§ Directions
Could you reproduce the text of every entry below word for word, leaving the pictures out of your answer?

§ Task inputs

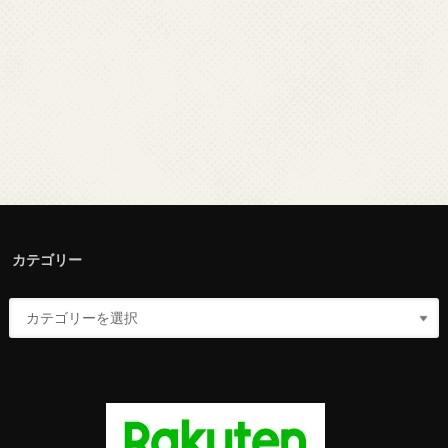
カテゴリー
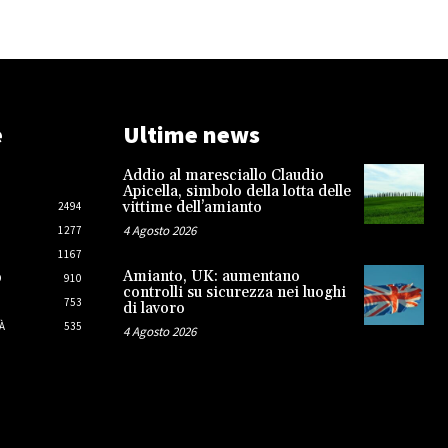
e
Ultime news
Addio al maresciallo Claudio
Apicella, simbolo della lotta delle
vittime dell’amianto
2494
4 Agosto 2026
1277
1167
Amianto, UK: aumentano
O
910
controlli su sicurezza nei luoghi
753
di lavoro
À
535
4 Agosto 2026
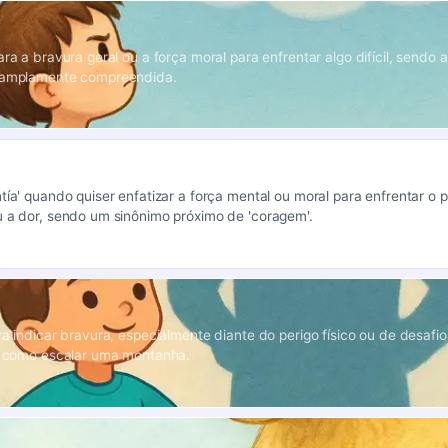
ara a bravura geral ou a força moral para enfrentar algo difícil, sendo 
e amplamente compreendida.
tía' quando quiser enfatizar a força mental ou moral para enfrentar o p
u a dor, sendo um sinônimo próximo de 'coragem'.
ra indicar bravura, especialmente diante do perigo físico ou de desafio
s, como escalar uma montanha.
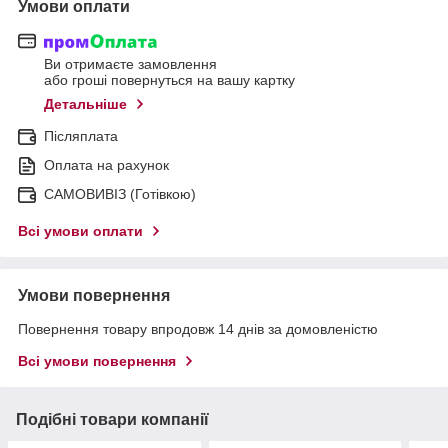
Умови оплати
Ви отримаєте замовлення
або гроші повернуться на вашу картку
Детальніше
Післяплата
Оплата на рахунок
САМОВИВІЗ (Готівкою)
Всі умови оплати
Умови повернення
Повернення товару впродовж 14 днів за домовленістю
Всі умови повернення
Подібні товари компанії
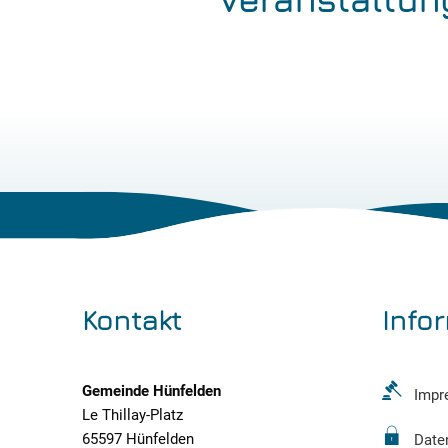
Kontakt
Info
Gemeinde Hünfelden
Impr
Le Thillay-Platz
65597 Hünfelden
Date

§ Written answer
カテゴリー
e
Ultime news
Addio al maresciallo Claudio
Apicella, simbolo della lotta delle
vittime dell’amianto
2494
4 Agosto 2026
1277
1167
Amianto, UK: aumentano
O
910
controlli su sicurezza nei luoghi
753
di lavoro
À
535
4 Agosto 2026
ara a bravura geral ou a força moral para enfrentar algo difícil, sendo 
e amplamente compreendida.
tía' quando quiser enfatizar a força mental ou moral para enfrentar o p
u a dor, sendo um sinônimo próximo de 'coragem'.
ra indicar bravura, especialmente diante do perigo físico ou de desafio
s, como escalar uma montanha.
Умови оплати
Ви отримаєте замовлення
або гроші повернуться на вашу картку
Детальніше
Післяплата
Оплата на рахунок
САМОВИВІЗ (Готівкою)
Всі умови оплати
Умови повернення
Повернення товару впродовж 14 днів за домовленістю
Всі умови повернення
Подібні товари компанії
Kontakt
Info
Gemeinde Hünfelden
Impr
Le Thillay-Platz
65597 Hünfelden
Date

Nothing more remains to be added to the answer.